Le fossé entre matériaux naturels et artificiels se réduit

Résilients et flexibles, la peau ou les cartilages présentent des propriétés difficiles à imiter. Des scientifiques de l’EPFL s’approchent un peu plus de la nature avec une nouvelle méthode de fabrication des polymères.
© 2020 EPFL

Tendons, peau ou cartilages présentent une combinaison unique de résistance et de rigidité. Ces matériaux naturels peuvent supporter notre poids et nos mouvements, tout en tenant bon face aux fissures. Ces qualités semblent aller de soi, mais elles restent hors de portée pour de nombreux matériaux artificiels. A l’EPFL, des scientifiques ont mis au point une méthode pour manufacturer des polymères composites dont les caractéristiques s’approchent un peu plus des tissus naturels. Ils décrivent leur matériau flexible et résilient comme décrit dans la révue Advanced Functional Materials. Leur innovation pourrait être exploitée dans le domaine de la robotique souple, ou servir au développement de prothèses de cartilage.

D’ordinaire, les matériaux hydrogels synthétiques sont de deux types bien distincts. Les premiers sont durs et résistent aux charges, comme le verre ou certains polymères. Mais ils n’absorbent pas très bien l’énergie: la moindre fissure se propage dans leur structure. Les seconds résistent bien à la propagation des fissures, mais ils sont extrêmement souples. Si souples, en fait, qu’ils ne peuvent pas soulever des poids importants.

Or, certains matériaux naturels résistent à la fois aux charges et à la propagation des fissures. Ces composites — ils sont constitués de divers matériaux et protéines, dont le collagène — présentent une structure organisée avec précision de l’échelle nanométrique à l’échelle millimétrique. Par exemple, ce sont des fibres entortillées en des structures plus grandes, lesquelles s’ordonnent à leur tour en d’autres structures, et ainsi de suite.
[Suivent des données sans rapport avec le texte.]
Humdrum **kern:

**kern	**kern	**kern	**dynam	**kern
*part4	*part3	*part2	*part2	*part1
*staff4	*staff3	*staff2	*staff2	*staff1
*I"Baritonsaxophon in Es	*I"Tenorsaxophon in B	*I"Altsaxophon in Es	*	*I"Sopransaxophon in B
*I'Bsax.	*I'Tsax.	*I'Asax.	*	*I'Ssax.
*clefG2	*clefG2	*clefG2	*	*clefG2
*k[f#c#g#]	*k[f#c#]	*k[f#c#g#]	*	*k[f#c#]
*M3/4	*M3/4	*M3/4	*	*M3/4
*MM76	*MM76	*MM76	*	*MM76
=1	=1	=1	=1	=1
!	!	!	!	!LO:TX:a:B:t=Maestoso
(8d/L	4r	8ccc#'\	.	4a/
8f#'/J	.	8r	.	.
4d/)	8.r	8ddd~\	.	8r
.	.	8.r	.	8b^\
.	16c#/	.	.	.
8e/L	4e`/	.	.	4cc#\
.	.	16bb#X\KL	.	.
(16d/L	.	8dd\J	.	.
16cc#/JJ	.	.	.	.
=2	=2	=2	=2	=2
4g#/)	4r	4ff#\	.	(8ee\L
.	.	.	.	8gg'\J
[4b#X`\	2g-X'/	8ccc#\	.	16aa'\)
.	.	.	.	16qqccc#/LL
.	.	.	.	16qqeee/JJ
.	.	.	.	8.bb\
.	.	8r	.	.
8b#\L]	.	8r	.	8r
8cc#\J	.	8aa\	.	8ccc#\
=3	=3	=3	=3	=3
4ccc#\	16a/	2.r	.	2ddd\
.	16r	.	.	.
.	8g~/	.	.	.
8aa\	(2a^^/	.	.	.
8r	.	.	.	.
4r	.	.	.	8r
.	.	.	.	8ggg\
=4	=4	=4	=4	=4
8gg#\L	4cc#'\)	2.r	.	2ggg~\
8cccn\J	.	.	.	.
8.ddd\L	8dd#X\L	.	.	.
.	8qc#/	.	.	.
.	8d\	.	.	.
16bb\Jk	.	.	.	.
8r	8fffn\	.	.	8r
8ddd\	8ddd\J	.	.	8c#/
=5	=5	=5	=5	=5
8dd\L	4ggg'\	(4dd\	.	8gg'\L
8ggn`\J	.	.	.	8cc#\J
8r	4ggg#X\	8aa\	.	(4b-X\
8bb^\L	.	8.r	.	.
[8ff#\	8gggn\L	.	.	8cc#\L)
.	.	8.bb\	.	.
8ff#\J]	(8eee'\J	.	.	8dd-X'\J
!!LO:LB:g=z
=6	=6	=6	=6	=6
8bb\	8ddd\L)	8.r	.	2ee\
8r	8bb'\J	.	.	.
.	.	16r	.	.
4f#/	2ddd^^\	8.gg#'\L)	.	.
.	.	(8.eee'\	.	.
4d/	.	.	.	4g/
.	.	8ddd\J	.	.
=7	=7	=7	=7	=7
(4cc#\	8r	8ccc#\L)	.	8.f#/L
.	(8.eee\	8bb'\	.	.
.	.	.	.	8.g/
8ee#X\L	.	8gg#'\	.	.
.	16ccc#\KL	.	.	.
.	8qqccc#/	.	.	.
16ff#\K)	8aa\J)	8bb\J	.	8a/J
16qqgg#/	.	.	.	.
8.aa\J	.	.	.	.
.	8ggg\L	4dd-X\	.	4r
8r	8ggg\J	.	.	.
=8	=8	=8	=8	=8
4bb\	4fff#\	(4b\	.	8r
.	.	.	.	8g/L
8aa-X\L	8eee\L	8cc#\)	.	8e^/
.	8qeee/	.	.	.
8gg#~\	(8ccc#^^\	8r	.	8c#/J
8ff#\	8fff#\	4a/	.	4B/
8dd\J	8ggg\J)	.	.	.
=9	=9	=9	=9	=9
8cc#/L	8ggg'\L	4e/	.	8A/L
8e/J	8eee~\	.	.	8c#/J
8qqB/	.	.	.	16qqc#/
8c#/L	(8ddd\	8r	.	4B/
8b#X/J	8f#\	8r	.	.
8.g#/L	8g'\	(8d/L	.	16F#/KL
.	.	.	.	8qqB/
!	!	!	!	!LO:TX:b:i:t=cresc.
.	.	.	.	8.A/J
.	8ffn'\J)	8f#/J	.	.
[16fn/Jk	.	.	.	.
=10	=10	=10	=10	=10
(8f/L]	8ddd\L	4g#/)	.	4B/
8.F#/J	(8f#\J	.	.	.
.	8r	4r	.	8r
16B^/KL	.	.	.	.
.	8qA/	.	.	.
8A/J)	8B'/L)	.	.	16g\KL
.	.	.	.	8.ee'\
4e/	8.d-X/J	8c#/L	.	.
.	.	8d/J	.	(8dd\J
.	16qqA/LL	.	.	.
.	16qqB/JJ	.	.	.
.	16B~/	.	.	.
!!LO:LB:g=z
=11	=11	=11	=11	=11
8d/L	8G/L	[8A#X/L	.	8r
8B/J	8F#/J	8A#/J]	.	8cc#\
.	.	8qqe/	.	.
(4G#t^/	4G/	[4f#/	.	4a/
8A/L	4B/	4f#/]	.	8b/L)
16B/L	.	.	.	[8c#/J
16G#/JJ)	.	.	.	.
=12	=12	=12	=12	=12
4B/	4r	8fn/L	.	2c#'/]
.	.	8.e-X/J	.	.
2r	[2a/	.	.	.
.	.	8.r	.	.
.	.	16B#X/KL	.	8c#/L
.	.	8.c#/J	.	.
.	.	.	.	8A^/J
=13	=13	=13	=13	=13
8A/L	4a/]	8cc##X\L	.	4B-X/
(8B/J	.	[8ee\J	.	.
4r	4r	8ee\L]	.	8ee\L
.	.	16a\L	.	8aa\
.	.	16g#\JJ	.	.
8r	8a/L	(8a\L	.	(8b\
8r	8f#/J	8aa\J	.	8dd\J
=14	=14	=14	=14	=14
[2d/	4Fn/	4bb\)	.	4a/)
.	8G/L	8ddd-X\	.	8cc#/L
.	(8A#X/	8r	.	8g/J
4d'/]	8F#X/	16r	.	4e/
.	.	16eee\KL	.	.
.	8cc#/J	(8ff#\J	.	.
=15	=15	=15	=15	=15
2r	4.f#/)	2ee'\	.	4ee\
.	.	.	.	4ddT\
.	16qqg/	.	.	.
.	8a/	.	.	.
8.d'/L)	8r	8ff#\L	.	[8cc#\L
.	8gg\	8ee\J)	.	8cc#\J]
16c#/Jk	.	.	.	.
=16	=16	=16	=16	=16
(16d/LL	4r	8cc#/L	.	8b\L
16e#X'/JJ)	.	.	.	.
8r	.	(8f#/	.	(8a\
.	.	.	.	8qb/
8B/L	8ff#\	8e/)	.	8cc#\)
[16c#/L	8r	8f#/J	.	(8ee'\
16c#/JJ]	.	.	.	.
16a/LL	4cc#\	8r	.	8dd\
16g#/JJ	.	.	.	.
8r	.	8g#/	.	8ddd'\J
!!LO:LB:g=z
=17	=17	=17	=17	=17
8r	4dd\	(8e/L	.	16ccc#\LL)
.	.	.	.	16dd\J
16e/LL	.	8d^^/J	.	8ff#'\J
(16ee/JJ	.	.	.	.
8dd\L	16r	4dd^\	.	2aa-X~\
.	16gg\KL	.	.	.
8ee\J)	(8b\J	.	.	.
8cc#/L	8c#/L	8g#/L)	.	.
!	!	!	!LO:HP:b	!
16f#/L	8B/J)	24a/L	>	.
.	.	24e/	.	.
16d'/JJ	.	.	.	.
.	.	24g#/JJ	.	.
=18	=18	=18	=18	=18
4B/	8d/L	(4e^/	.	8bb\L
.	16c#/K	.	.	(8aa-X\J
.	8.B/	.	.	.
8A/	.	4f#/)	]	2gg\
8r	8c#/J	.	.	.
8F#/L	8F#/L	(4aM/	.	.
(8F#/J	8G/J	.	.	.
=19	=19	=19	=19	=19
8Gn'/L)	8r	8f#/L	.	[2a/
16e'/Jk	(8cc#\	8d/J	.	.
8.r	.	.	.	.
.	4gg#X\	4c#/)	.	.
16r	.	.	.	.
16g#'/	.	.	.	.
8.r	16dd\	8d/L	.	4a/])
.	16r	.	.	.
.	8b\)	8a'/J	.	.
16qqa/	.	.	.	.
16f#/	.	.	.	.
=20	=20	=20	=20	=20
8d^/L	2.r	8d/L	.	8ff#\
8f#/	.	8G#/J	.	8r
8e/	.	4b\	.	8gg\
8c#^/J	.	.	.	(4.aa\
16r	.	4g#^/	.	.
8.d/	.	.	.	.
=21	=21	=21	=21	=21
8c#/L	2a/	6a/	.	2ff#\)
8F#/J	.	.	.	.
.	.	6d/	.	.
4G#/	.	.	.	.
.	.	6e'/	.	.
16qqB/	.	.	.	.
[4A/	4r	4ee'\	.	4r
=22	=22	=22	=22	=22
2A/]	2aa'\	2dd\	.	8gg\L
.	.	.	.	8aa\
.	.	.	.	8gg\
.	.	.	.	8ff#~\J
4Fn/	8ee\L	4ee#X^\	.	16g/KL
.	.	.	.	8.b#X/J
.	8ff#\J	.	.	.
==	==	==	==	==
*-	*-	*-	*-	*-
«Un peu comme du sable et de l’eau dans un seau.»      Esther Amstad

« Nous sommes encore très loin de pouvoir contrôler la structure des matériaux sur une telle diversité d’échelles », explique Esther Amstad, auteure principale de l’étude et professeure en matériaux à l’EPFL. Pour autant, ses doctorants Matteo Hirsch et Alvaro Charlet sont parvenus à s’inspirer de la nature. Plus précisément, ils ont imité ses procédés pour assembler les éléments constitutifs des matériaux.

« La nature procède en encapsulant des briques de base dans des compartiments qu’elle relâche de manière locale, pour un meilleur contrôle de la structure du matériau final, explique Esther Amstad. Nous avons suivi le même chemin, en construisant des compartiments pour nos briques de base, et en les assemblant en superstructure. »

Première étape, les chercheurs encapsulent des monomères dans des gouttelettes d’émulsion d’eau et d’huile. Ces gouttelettes tiennent lieu de compartiment. A l’intérieur, les monomères se lient pour former un réseau de polymères. A ce moment, les microparticules sont stables, mais les interactions sont encore faibles. Le matériau ne tient pas encore très bien ensemble, « un peu comme du sable et de l’eau dans un seau », explique Esther Amstad.

Comme des éponges, ces microparticules sont extrêmement poreuses. Les scientifiques les imbibent avec un autre type de monomère, puis ils concentrent le tout. Ils obtiennent une sorte de pâte.

Ils impriment ensuite cette pâte en 3D. Les monomères sont polymérisés sous une lampe UV et s’enchevêtrent avec les polymères formés pendant la première étape. La pâte se solidifie.

Le matériau final présente des propriétés remarquables en termes de résistance et de rigidité. Les scientifiques ont montré qu’un tube de trois millimètres de diamètre peut supporter jusqu’à 10 kilos en traction et 80 kilos en compression, sans le moindre dommage structurel.

© 2020 EPFL

Cette innovation pourrait être exploitée dans le domaine de la robotique souple, où l’on cherche à combiner les propriétés des tissus vivants. La méthode pourrait également servir au développement de prothèses de cartilage, à condition d’utiliser des matériaux de base biocompatibles.